## QUOTED PASSAGE

Studio album by Sylvia Syms with Kenny Burrell
- Released: 1965
- Recorded: August 11 & 13, 1965
- Studio: Van Gelder Studio, Englewood Cliffs, New Jersey
- Genre: Jazz
- Length: 41:21
- Label: Prestige PR 7439
- Producer: Cal Lampley

Sylvia Syms chronology
| The Fabulous Sylvia Syms (1964) | Sylvia Is! (1965) | For Once in My Life (1967) |

Kenny Burrell chronology
| Guitar Forms (1965) | Sylvia Is! (1965) | The Tender Gender (1966) |

= Sylvia Is! =

Sylvia Is! is an album by vocalist Sylvia Syms with guitarist Kenny Burrell recorded in 1965 and released on the Prestige label.

## EXERCISE REQUIREMENTS
Reproduce word for word the part of the Sylvia Is! album text above that begins with the words "Sylvia Syms chronology" and ends with "the Prestige label.".

## DATA

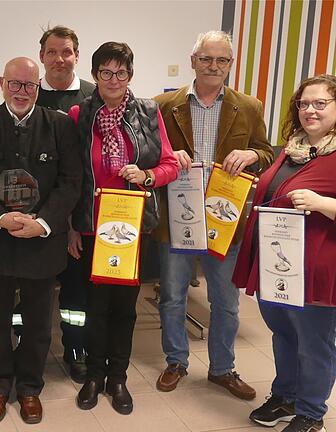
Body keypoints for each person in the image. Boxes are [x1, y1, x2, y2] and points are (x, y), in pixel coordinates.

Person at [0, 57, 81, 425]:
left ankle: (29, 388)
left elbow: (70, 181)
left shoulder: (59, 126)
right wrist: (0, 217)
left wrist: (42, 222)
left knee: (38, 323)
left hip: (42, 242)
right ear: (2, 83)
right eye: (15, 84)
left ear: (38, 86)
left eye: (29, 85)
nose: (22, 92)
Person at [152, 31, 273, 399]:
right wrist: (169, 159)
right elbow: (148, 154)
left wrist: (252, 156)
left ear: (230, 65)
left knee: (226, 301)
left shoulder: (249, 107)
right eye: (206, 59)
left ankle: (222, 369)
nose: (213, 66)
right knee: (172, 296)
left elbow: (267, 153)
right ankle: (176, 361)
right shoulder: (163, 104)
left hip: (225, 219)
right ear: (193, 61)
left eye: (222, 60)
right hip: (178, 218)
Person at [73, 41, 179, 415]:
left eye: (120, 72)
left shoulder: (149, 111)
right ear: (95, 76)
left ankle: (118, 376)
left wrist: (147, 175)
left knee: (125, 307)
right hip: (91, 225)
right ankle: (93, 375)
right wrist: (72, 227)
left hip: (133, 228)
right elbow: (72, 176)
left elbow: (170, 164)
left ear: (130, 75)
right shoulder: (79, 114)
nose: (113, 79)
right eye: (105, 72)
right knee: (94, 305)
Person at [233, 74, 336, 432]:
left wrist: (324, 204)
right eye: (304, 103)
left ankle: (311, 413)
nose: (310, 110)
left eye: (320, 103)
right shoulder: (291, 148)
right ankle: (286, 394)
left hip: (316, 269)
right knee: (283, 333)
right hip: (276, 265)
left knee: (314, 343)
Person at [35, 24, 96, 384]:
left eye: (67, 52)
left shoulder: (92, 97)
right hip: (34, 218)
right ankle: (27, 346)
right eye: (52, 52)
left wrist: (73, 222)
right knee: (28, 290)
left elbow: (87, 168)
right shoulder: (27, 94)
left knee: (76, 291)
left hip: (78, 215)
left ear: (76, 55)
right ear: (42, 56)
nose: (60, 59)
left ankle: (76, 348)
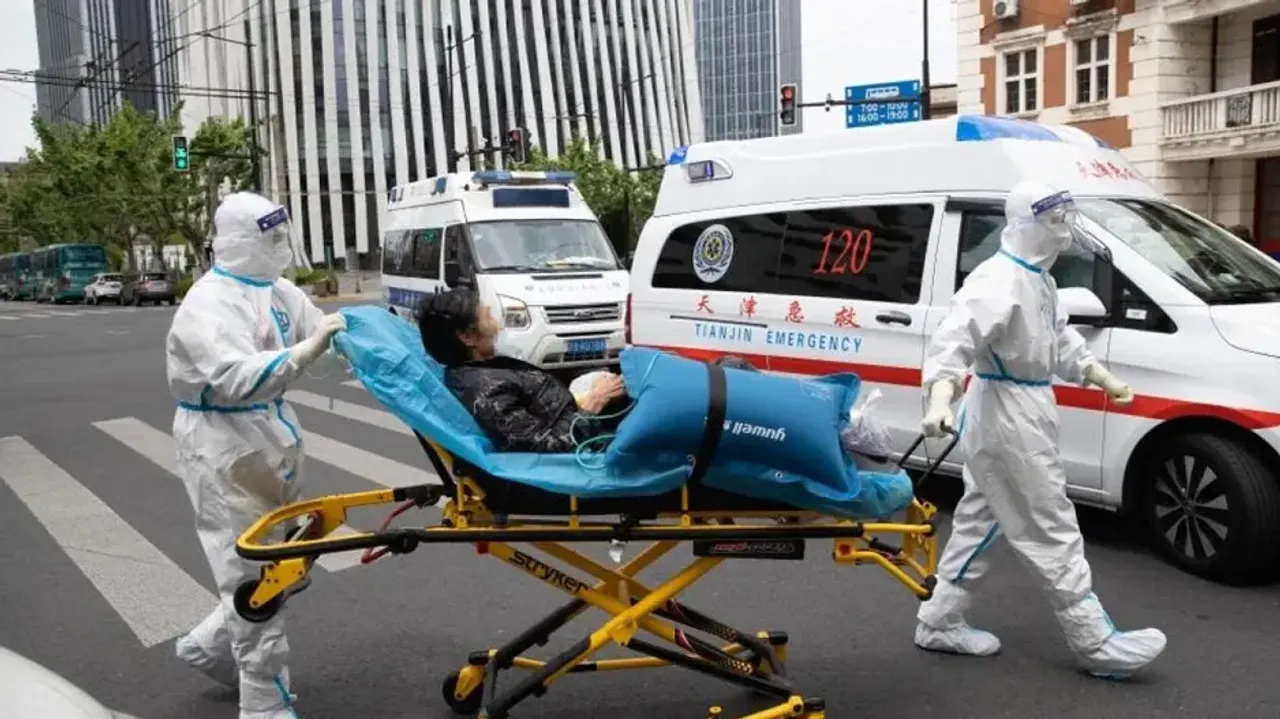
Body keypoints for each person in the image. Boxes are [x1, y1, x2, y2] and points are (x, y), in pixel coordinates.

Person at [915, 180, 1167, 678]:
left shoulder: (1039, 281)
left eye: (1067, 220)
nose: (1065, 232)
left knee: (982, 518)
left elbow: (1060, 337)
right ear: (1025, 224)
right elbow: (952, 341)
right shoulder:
...
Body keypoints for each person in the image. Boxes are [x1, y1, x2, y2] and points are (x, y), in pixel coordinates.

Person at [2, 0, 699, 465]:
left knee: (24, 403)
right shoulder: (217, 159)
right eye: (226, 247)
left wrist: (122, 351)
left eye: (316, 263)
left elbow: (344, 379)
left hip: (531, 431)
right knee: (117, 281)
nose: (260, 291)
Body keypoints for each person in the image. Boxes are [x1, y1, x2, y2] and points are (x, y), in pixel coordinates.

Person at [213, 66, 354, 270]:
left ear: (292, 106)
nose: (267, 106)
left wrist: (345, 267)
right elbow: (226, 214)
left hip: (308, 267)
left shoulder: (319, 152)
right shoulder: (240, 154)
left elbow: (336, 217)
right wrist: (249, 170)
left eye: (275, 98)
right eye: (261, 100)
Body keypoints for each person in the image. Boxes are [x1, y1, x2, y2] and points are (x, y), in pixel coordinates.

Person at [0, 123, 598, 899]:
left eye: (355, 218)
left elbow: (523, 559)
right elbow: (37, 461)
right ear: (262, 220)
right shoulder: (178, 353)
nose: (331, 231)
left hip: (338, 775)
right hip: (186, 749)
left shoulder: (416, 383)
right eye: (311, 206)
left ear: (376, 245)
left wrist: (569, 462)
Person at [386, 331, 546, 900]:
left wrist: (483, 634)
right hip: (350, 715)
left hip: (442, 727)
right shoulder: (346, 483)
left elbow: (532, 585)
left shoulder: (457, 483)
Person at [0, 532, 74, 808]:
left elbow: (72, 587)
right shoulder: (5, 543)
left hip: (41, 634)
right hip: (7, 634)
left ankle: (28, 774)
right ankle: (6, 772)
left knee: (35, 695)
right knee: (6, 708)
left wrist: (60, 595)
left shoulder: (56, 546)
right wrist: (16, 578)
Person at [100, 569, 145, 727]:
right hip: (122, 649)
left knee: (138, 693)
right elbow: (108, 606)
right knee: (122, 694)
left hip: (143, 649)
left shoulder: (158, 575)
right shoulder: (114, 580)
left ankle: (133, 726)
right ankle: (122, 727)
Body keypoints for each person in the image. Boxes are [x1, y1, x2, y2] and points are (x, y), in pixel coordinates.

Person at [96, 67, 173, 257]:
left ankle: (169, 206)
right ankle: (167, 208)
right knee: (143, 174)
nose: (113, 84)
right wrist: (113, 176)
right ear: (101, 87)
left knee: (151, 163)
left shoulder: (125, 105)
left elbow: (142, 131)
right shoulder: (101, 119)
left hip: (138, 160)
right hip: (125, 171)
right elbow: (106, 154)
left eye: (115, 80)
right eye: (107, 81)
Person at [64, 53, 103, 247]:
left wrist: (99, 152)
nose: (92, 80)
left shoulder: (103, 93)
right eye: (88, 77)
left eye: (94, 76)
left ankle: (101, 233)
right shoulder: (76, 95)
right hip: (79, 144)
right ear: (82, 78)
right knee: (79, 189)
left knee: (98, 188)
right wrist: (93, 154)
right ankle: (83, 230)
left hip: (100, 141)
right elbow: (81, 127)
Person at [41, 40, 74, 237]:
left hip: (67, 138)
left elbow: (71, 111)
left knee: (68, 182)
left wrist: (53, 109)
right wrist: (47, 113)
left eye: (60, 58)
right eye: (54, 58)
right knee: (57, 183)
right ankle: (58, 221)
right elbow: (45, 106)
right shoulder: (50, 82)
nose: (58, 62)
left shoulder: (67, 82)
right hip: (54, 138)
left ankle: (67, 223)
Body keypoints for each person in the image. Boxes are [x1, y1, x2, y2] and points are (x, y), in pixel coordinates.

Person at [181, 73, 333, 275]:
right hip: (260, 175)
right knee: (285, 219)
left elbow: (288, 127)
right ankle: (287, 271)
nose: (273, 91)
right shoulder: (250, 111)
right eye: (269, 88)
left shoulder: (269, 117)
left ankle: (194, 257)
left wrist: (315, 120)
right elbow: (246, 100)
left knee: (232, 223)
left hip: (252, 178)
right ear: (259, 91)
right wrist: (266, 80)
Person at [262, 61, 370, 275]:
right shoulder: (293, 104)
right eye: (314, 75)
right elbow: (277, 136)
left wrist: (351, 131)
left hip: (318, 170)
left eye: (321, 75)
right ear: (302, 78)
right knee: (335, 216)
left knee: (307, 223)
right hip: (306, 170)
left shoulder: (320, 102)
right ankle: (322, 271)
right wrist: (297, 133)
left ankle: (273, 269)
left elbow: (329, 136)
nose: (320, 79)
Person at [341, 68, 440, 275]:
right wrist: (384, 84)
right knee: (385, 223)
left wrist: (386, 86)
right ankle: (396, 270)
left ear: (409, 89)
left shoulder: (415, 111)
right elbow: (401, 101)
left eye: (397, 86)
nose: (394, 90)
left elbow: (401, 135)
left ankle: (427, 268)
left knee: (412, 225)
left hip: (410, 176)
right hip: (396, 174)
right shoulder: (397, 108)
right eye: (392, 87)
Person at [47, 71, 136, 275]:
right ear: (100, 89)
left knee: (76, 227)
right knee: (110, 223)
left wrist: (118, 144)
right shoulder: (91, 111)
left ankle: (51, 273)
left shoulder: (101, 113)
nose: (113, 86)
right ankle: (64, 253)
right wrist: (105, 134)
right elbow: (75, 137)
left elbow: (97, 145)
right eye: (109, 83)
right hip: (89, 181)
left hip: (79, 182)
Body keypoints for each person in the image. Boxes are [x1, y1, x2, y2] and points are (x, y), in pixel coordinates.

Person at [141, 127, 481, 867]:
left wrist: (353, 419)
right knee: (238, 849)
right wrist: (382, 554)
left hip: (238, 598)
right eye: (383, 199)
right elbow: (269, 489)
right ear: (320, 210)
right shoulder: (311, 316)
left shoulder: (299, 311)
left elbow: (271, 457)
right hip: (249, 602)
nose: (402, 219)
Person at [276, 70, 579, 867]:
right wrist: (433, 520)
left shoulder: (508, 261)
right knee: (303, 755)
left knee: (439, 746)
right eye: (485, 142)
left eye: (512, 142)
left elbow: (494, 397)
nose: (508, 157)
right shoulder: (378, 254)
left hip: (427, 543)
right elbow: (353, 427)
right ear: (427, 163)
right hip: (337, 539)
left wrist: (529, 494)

## SOLUTION
Sylvia Syms chronology
| The Fabulous Sylvia Syms (1964) | Sylvia Is! (1965) | For Once in My Life (1967) |

Kenny Burrell chronology
| Guitar Forms (1965) | Sylvia Is! (1965) | The Tender Gender (1966) |

= Sylvia Is! =

Sylvia Is! is an album by vocalist Sylvia Syms with guitarist Kenny Burrell recorded in 1965 and released on the Prestige label.